Jamaica Rum Festival to kick-start one great party
The Jamaica Rum Festival will kick-start one great party that commences in June and closes out in August, with the island marking its 60th anniversary of Independence, says Minister of Tourism Edmund Bartlett.
The other big event, which falls in the middle, is the greatest reggae show on earth, Reggae Sumfest, in July.
Minister Bartlett was addressing the media at the launch party for the Jamaica Rum Festival at Jasmine’s Caribbean Cuisine in Manhattan, New York, last Friday night, urging New Yorkers, particularly those born on the island, to return home to experience one of the most exciting periods in the country’s history.
“We have arranged good ‘air seats’; airlift out of New York will be the best we have had in a long time,” Bartlett told the gathering, imploring them to make their way down to the tourism capital, Montego Bay, where the rum festival will make its western Jamaica debut on Saturday, June 25.
A star-studded team of heavy hitters – the likes of Capleton, Tessanne Chin, Romain Virgo and Sanchez – is billed to perform at the festival, celebrating a rum that is at the top of the category of rums of the world.
In celebration of Jamaica 60, Appleton Estate, presenting sponsors of the festival, will offer several limited-time offers crafted by the world’s first female master blender, Dr Joy Spence. “This year, Dr Spence will continue to be a major part of the festival, leading into a very intensive consumer experience,” rum portfolio ambassador Monique Brackett stated.
Now in its fourth staging, the festival’s partners include Hampden Estates, Moneymusk and Worthy Park Estate.
Speaking at the launch, J. Wray and Nephew Foundation’s Senior Director of Public Affairs and Sustainability, Tanikie McClarthy-Allen, described 2022 as a big year for the Campari-owned company.
“Not only do we get a chance to talk about Jamaica a little more, but we get a chance to showcase Jamaican excellence; and for us, Jamaican rum represents that. Our rum represents not only excellence, but it is an intoxicating mix of the complex blend and boldness, just like our people.”

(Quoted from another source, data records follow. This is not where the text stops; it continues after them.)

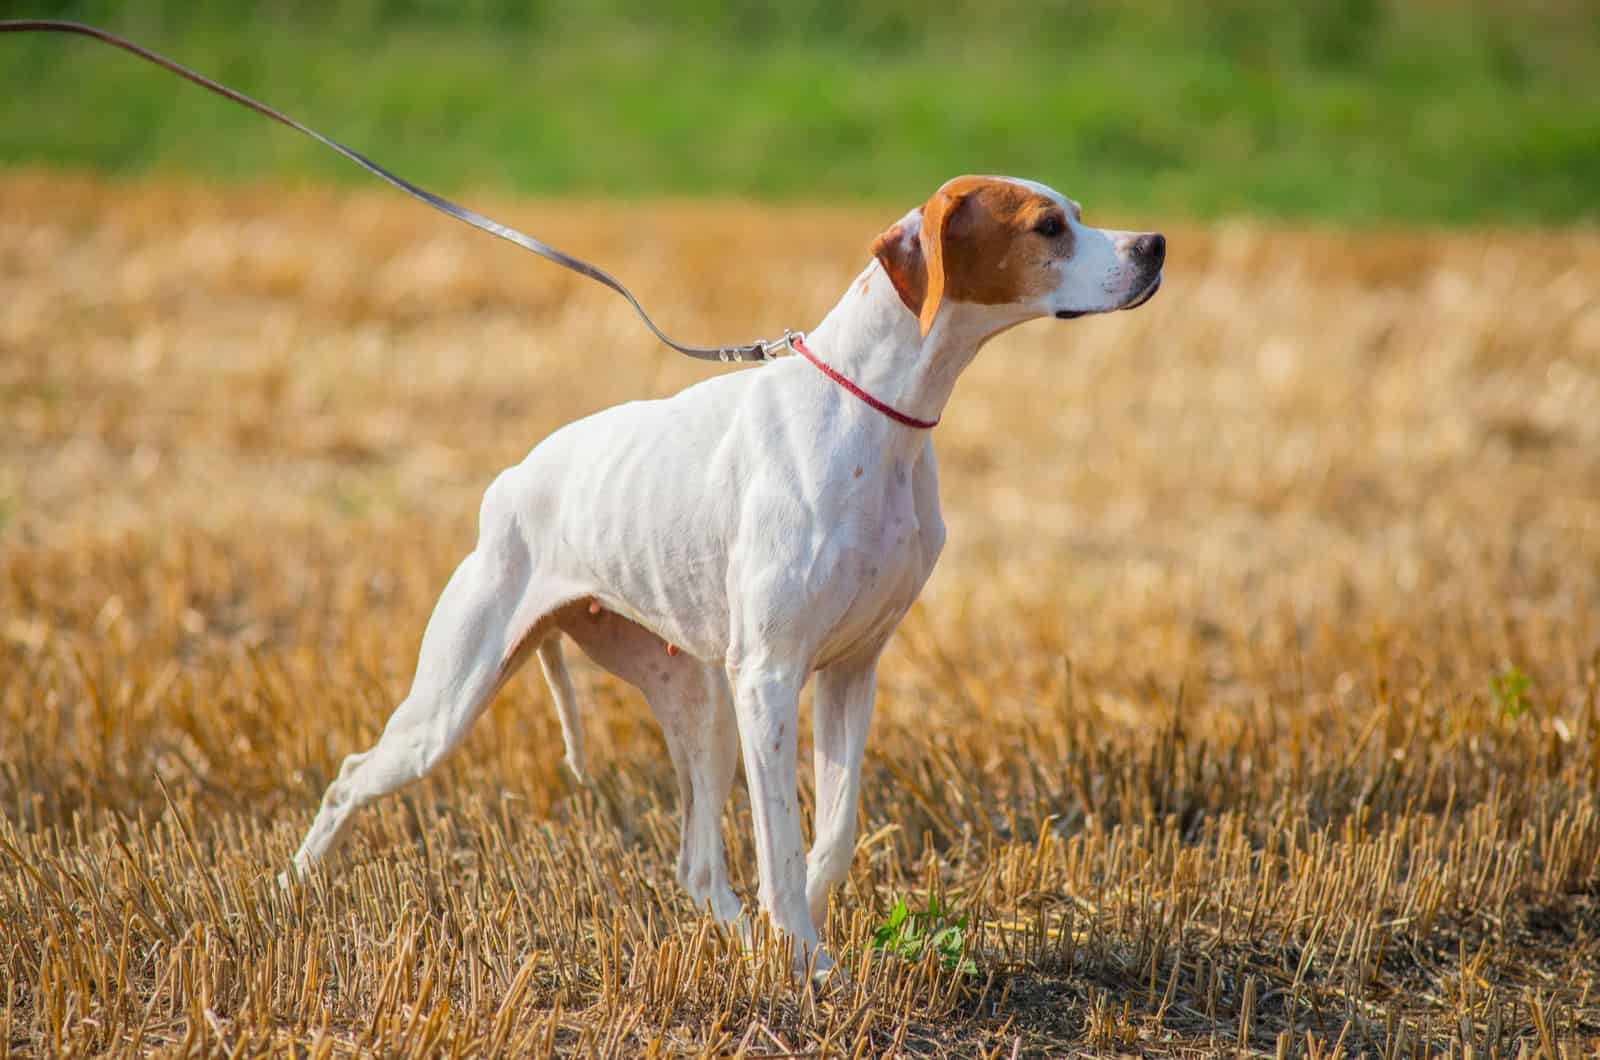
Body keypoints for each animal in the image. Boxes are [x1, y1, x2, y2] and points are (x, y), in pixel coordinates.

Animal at [291, 174, 1164, 979]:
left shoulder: (852, 670)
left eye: (1079, 214)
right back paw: (291, 891)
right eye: (1048, 226)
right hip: (451, 705)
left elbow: (834, 832)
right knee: (348, 777)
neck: (873, 415)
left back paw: (742, 944)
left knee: (697, 864)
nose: (1154, 244)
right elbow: (780, 838)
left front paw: (804, 939)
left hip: (697, 701)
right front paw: (806, 959)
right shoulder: (770, 677)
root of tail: (509, 481)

Giving a sneak peek of the how the idea was born to stage a rum festival, McClarthy-Allen said it was the heritage of playing dominoes, or having a very passionate drive or argument about sports, or talking politics or public affairs with the rum being right there.

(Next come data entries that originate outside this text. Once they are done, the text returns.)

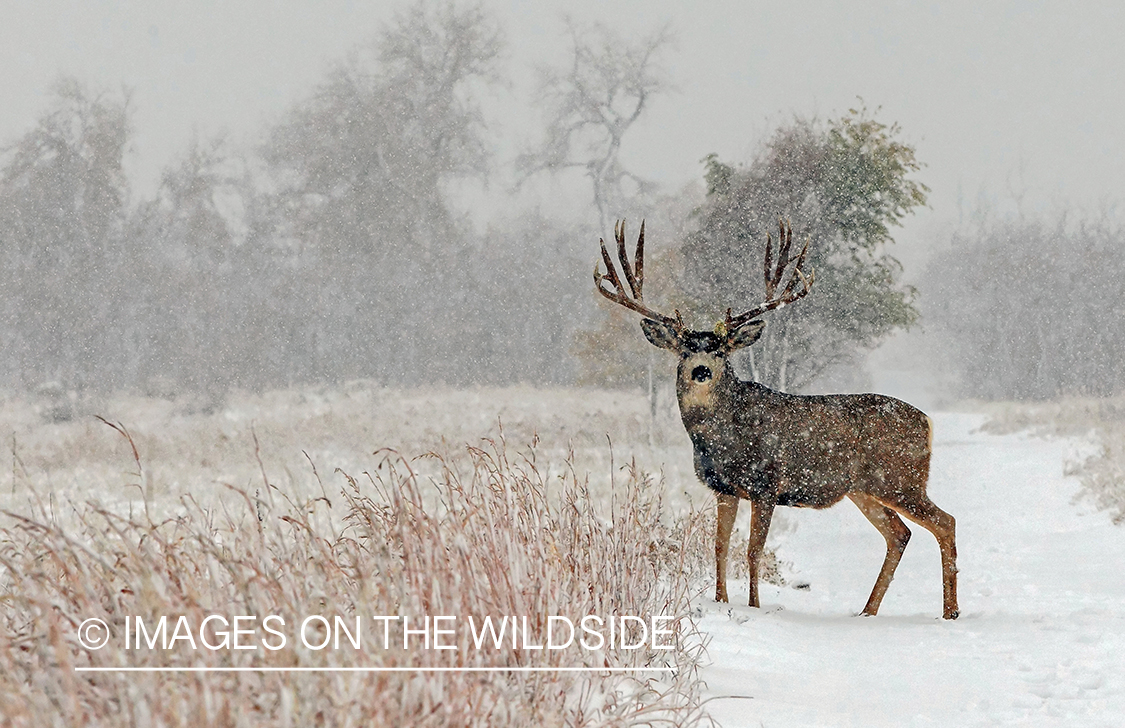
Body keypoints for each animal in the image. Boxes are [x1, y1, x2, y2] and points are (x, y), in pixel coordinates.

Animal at [594, 219, 959, 620]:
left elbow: (753, 550)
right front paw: (722, 601)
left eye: (721, 350)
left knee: (945, 522)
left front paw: (754, 606)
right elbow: (720, 547)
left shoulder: (766, 484)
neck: (720, 440)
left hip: (900, 478)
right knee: (900, 534)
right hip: (865, 489)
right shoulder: (723, 488)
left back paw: (950, 612)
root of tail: (927, 422)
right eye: (685, 350)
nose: (702, 370)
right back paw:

“It was this heritage we were hoping to showcase with the creation of Jamaica Rum Festival. We were also responding to a challenge from Minister Bartlett, who said we have to figure out how to bring gastronomy to life in Jamaica,” she stated.
The rest is history. In 2018, the group started planning how it could bring to light the Jamaica Rum Festival, inviting their competitors to the table, McClarthy-Allen revealed. She added that they decided that in order to showcase Jamaican excellence in Jamaican rum, it couldn’t be about their brands only.

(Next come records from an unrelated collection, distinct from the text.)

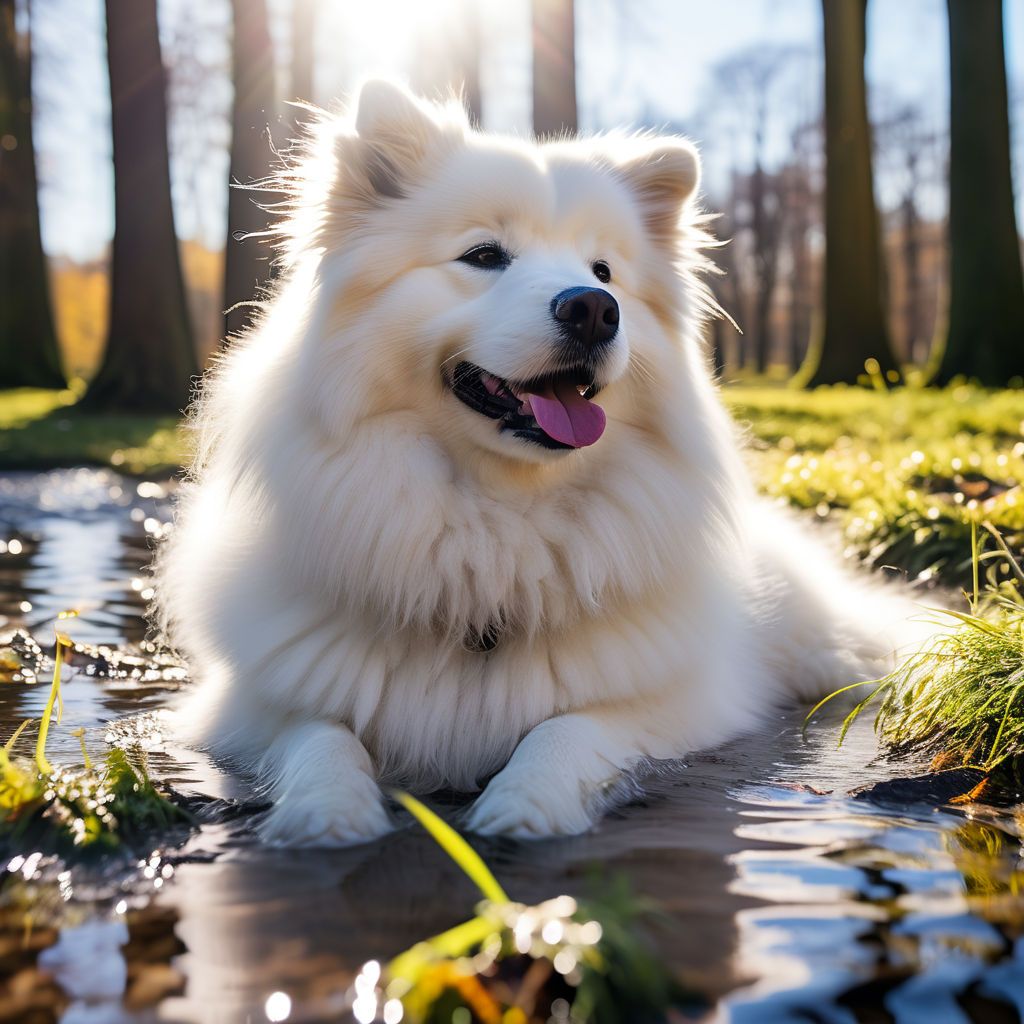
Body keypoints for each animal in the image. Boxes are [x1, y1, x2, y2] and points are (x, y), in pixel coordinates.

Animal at [157, 79, 913, 847]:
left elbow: (568, 730)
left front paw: (524, 806)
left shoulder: (682, 703)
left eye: (603, 271)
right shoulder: (249, 707)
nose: (594, 309)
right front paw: (328, 814)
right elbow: (320, 737)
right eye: (485, 255)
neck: (498, 524)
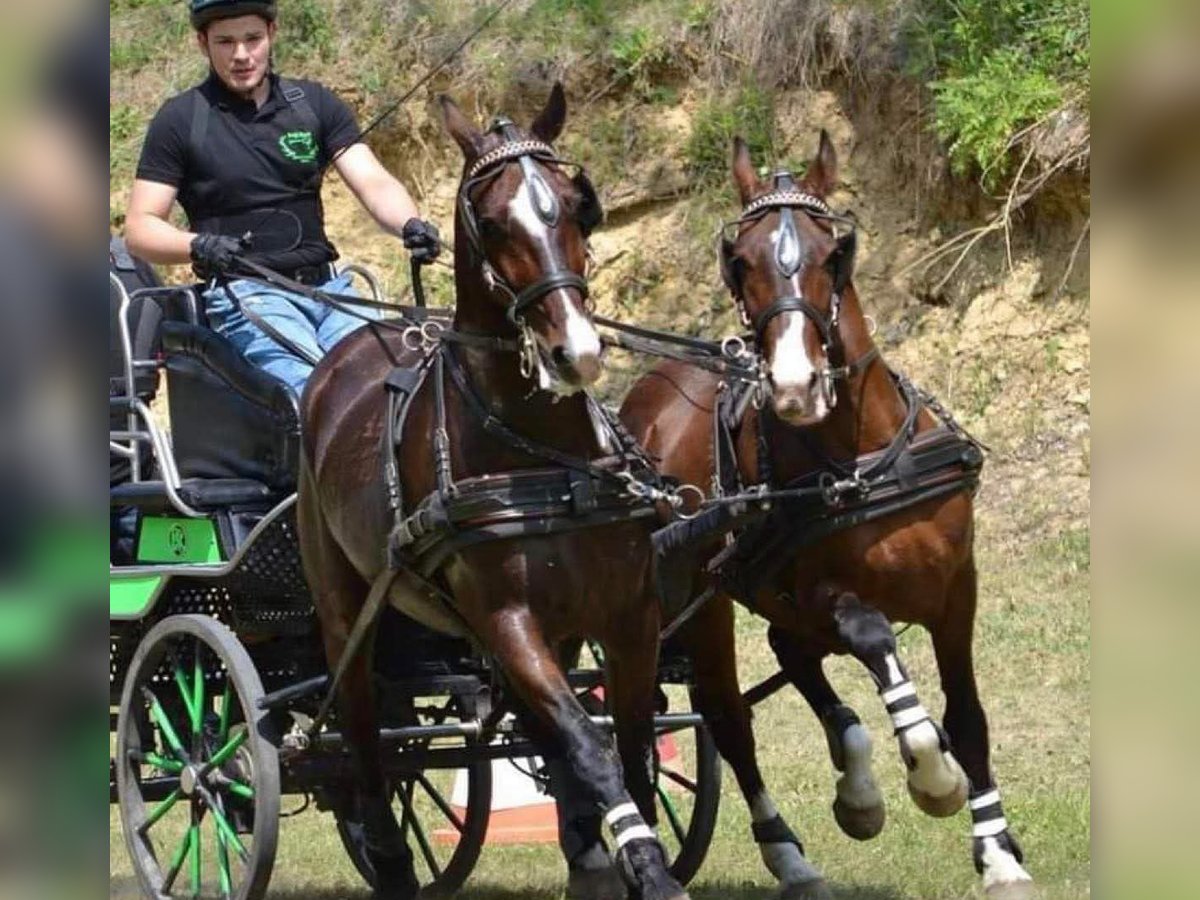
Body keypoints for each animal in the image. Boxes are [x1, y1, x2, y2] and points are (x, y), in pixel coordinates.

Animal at [300, 88, 691, 900]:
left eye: (577, 205)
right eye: (490, 220)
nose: (577, 352)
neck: (543, 450)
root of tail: (337, 362)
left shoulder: (628, 613)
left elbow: (630, 744)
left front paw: (622, 855)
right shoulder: (508, 619)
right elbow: (591, 742)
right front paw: (644, 861)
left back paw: (584, 852)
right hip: (345, 610)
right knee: (363, 734)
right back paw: (391, 860)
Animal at [619, 133, 1032, 900]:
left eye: (832, 252)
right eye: (740, 260)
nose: (794, 386)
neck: (863, 455)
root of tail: (651, 393)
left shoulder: (957, 590)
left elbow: (967, 716)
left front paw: (998, 852)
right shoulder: (825, 595)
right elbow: (880, 650)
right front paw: (934, 778)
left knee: (794, 659)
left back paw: (858, 788)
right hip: (705, 601)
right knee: (729, 717)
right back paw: (789, 853)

“It is an exclusive event with all producers participating; and while designing the festival, it really wasn’t about just drinking. It is about being immersed in what it means to be Jamaican,” the JWN Foundation executive explained.
The tourism minister noted that rum and tourism work well together, because they please ‘happy people’. His aim is to see the showcasing of the cultural richness and diversity expressed in a way that depicts Jamaica as not just a piece of geography.
“Neither is Jamaica really a country in the traditional definition. Jamaica is really an idea. A great idea born out of the truth and the motto, ‘Out of Many, One People’. So we are, then, a confluence of cultures and ethnicity, classes, races, creeds and religions, and so on. And you come to Jamaica to find a little piece,” said Bartlett.